Jawab pertanyaan berikut berdasarkan teks tentang lakon Bertiga tapi Berempat di bawah.
1. Pada tahun berapa naskah Bertiga pertama kali dipentaskan?
2. Dalam Berempat tahun 2025, berapa aktor yang membawakan naskah itu?
3. Di depan gedung apa majalah Gatra dibakar?

_TEKS BACAAN:_
┏━━
Politik, Satir, dan Cinta Segitiga: Teater Gardanalla Kembali ke Salihara Lewat “Bertiga tapi Berempat”

Setelah mencuri perhatian dalam sesi Work In Progress di panggung SIPFest 2024, Teater Gardanalla kembali ke Teater Salihara, membawa sesuatu yang bukan hanya baru, tetapi juga menohok. Beberapa waktu lalu, kelompok ini mementaskan Bertiga tapi Berempat, sebuah lakon yang memadukan sejarah, humor gelap, dan politik, dalam balutan metateater yang menggelitik intelektualitas penonton.

Lakon ini bukan karya baru sepenuhnya. Ia lahir dari rahim Bertiga, sebuah naskah yang pertama kali dipentaskan pada 2009. Namun di tangan Joned Suryatmoko, penulis dan sutradara yang telah lama dikenal sebagai penggali ironi sosial-politik melalui teater, naskah itu bukan sekadar dihidupkan kembali, melainkan dijungkirbalikkan, didekonstruksi, dan dihadirkan sebagai refleksi atas cara kita mengingat, mengarang, bahkan memanipulasi sejarah.“Dalam Berempat tahun 2025 ini, naskah Bertiga yang awalnya hanya dimainkan oleh tiga karakter, kini dibawakan oleh empat aktor secara bergantian. Ini bukan hanya keputusan artistik, tapi bagian dari kerangka metateater, kita tidak hanya menonton cerita, tetapi juga bagaimana cerita itu dimainkan,” ujar Joned.

Metateater atau “teater dalam teater”, di sini bukan hiasan intelektual, melainkan instrumen kritis. Penonton diajak untuk melihat lapisan demi lapisan pementasan, memahami bagaimana peristiwa dibingkai, diatur, dan dihidangkan ulang dalam bentuk yang tampak jenaka, tapi sesungguhnya getir.Cerita yang disampaikan pun tidak main-main. Bertiga tapi Berempat membawa penonton 13 tahun setelah peristiwa pembakaran majalah Gatra di depan Grha Sabha Pramana, Kampus UGM Yogyakarta.

Tiga orang yang terlibat, baik langsung maupun tidak, dipertemukan kembali dalam situasi absurd: mereka hendak “bercinta bertiga.” Dari situ, perlahan-lahan terkuak motif, luka, dan interpretasi yang berbeda atas masa lalu. Seperti politik itu sendiri: tak pernah utuh, tak pernah satu versi.“Lakon ini bukan tentang siapa salah, siapa benar. Ini tentang bagaimana kita menyusun narasi, bagaimana nostalgia bisa dipelintir, dan bagaimana sejarah pribadi maupun publik kerap kali digunakan demi kepentingan tertentu,” jelas Joned, dengan nada yang tenang tapi tajam.

Dalam pementasan ini, aktor tidak diminta untuk “menjadi karakter.” Mereka diminta untuk menjadi sadar atas tubuhnya, atas cerita yang mereka bawa, dan atas peristiwa yang mereka wakili. Inilah panggung yang bukan sekadar hiburan, tetapi medan dialektika.Setelah tahun-tahun politik yang panas, dari Pemilu ke Pemilu, dari debat publik hingga perang narasi di media sosial, kita butuh ruang semacam ini. Ruang yang tidak hanya menyajikan politik sebagai tontonan, tetapi juga sebagai sesuatu yang bisa kita tanggapi secara reflektif dengan tawa, dengan renungan, bahkan dengan rasa jengah.
┗━━
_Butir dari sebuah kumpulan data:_
┏━━
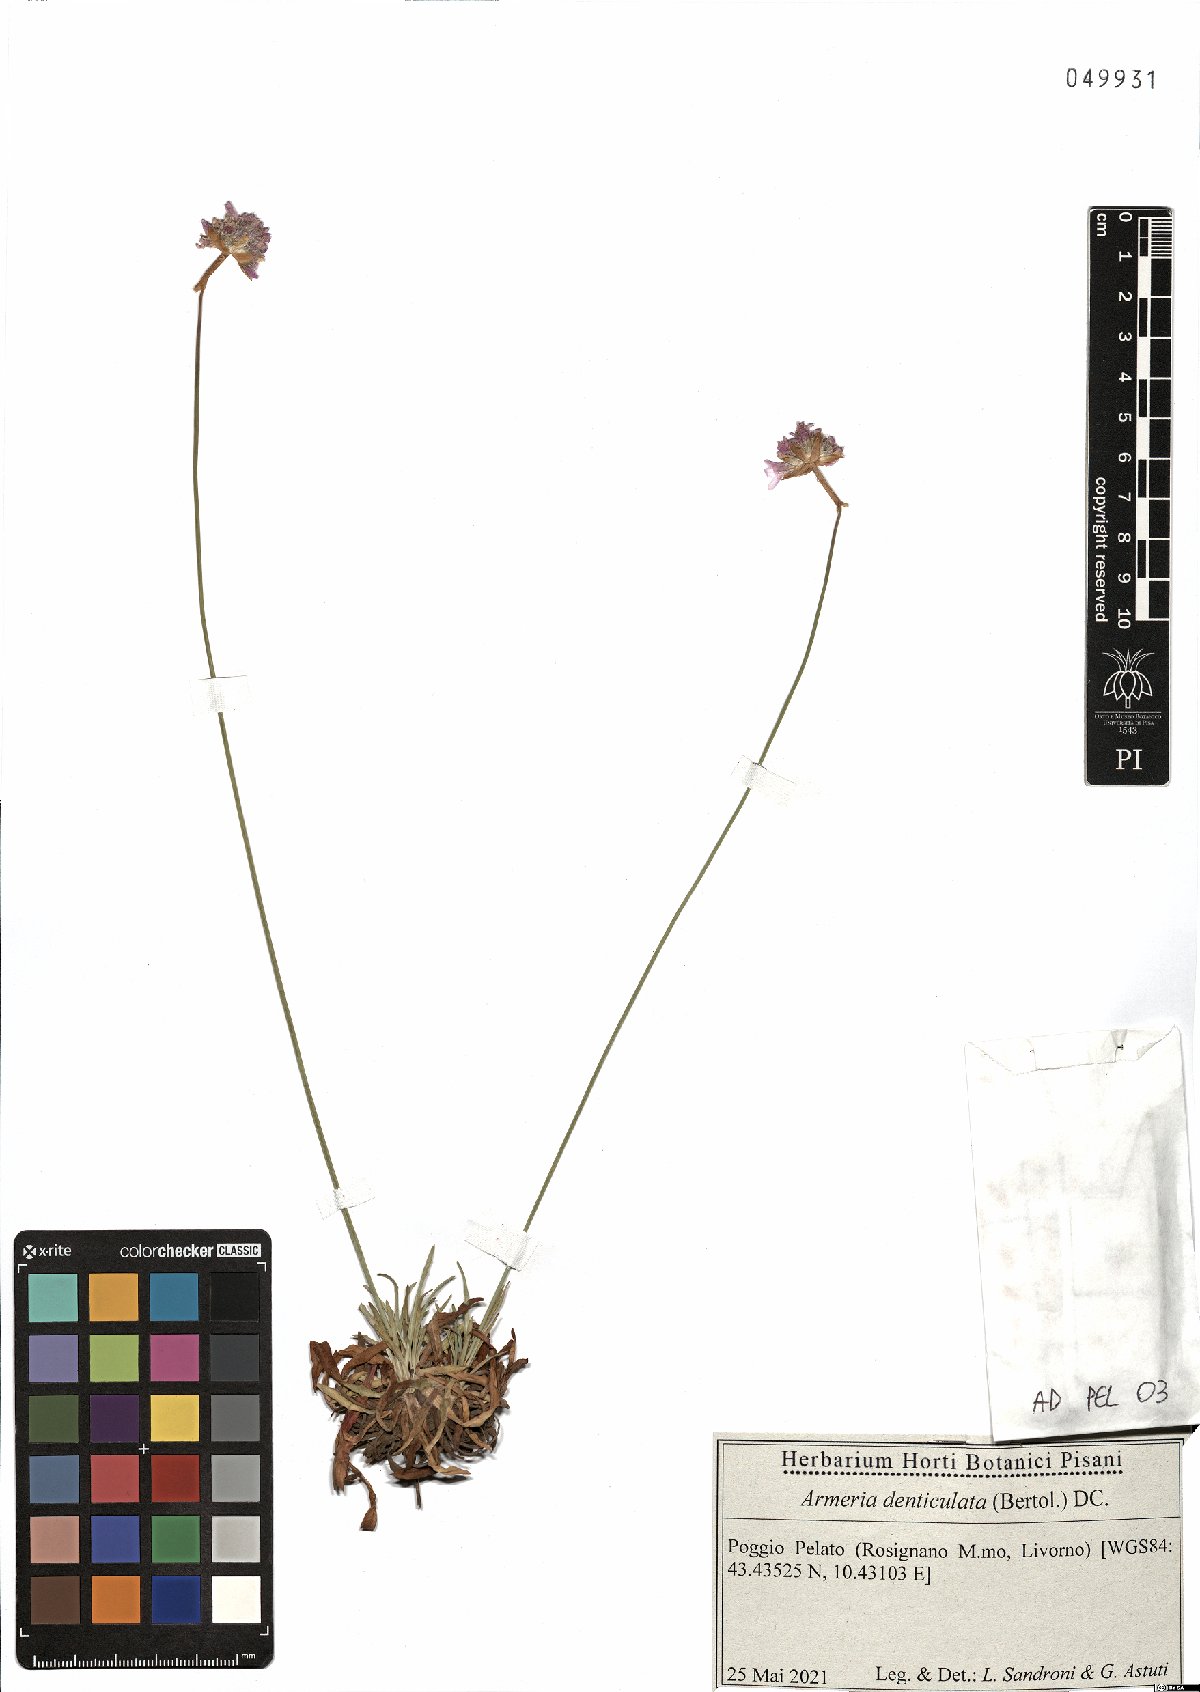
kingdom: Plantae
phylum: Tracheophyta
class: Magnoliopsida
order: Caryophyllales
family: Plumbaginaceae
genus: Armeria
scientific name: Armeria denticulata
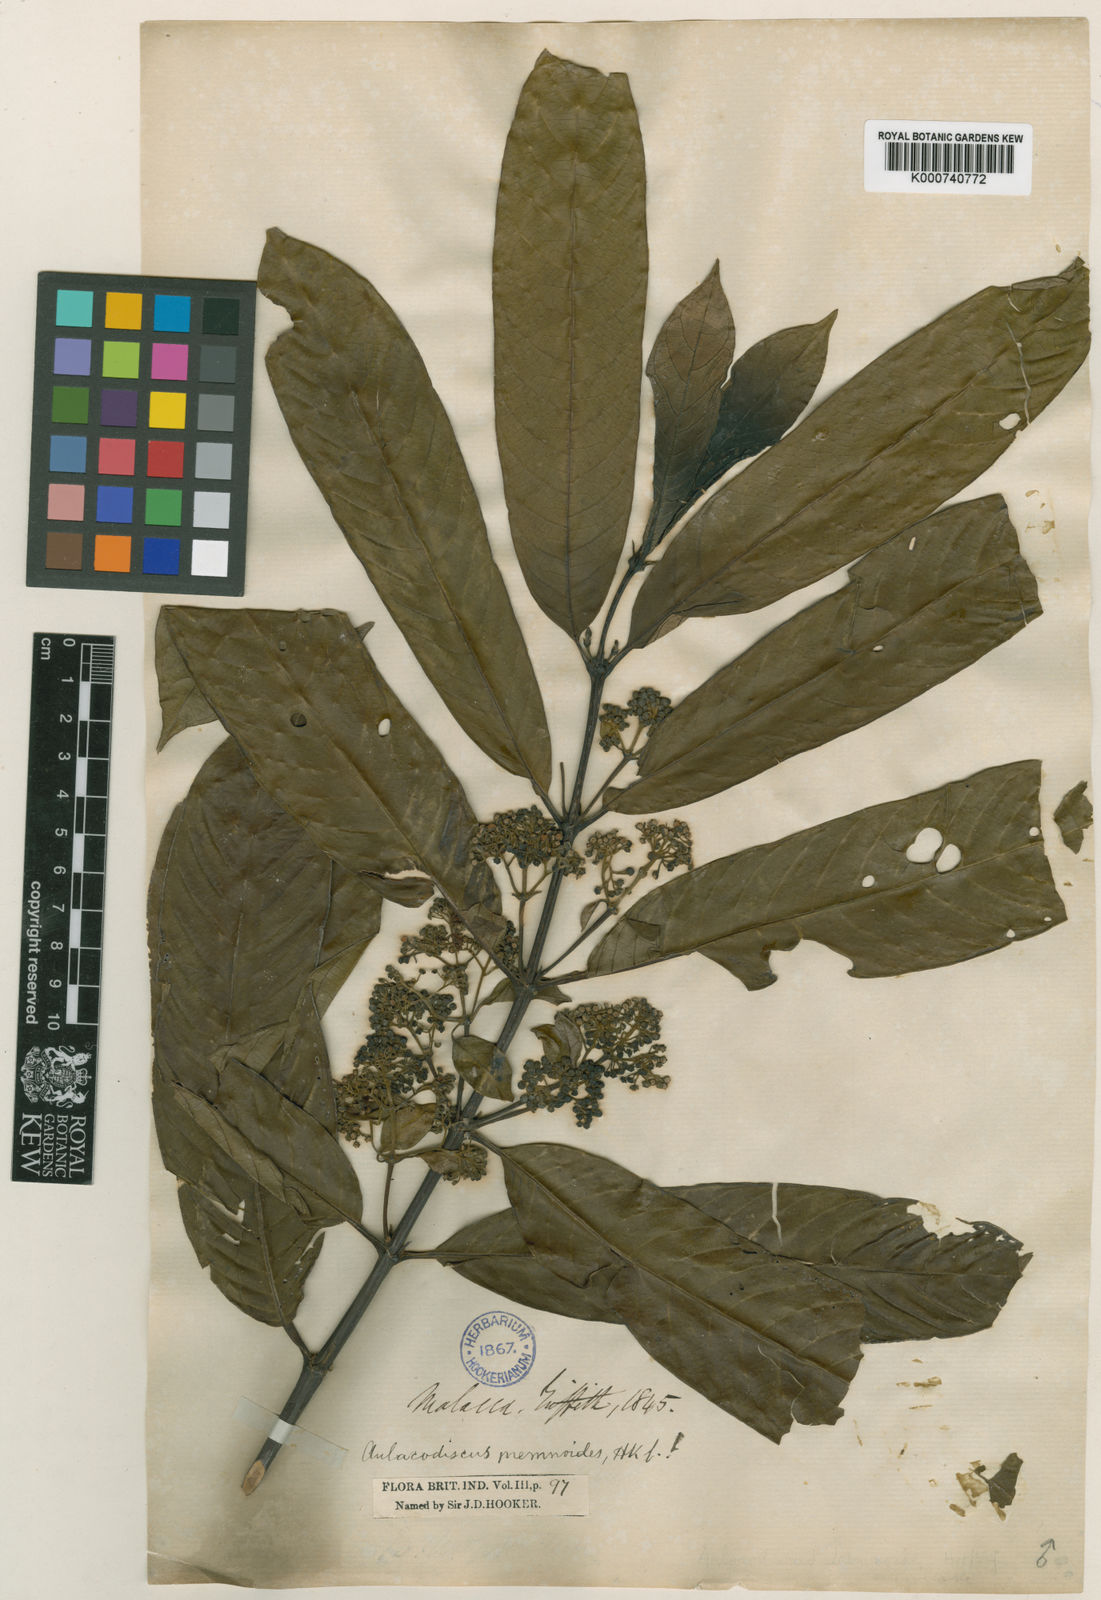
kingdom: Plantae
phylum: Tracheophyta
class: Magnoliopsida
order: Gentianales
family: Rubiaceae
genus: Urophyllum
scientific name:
┗━━
_JAWABAN SOAL:_
1. Tahun 2009.
2. Empat aktor, yang bermain secara bergantian.
3. Di depan Grha Sabha Pramana, Kampus UGM Yogyakarta.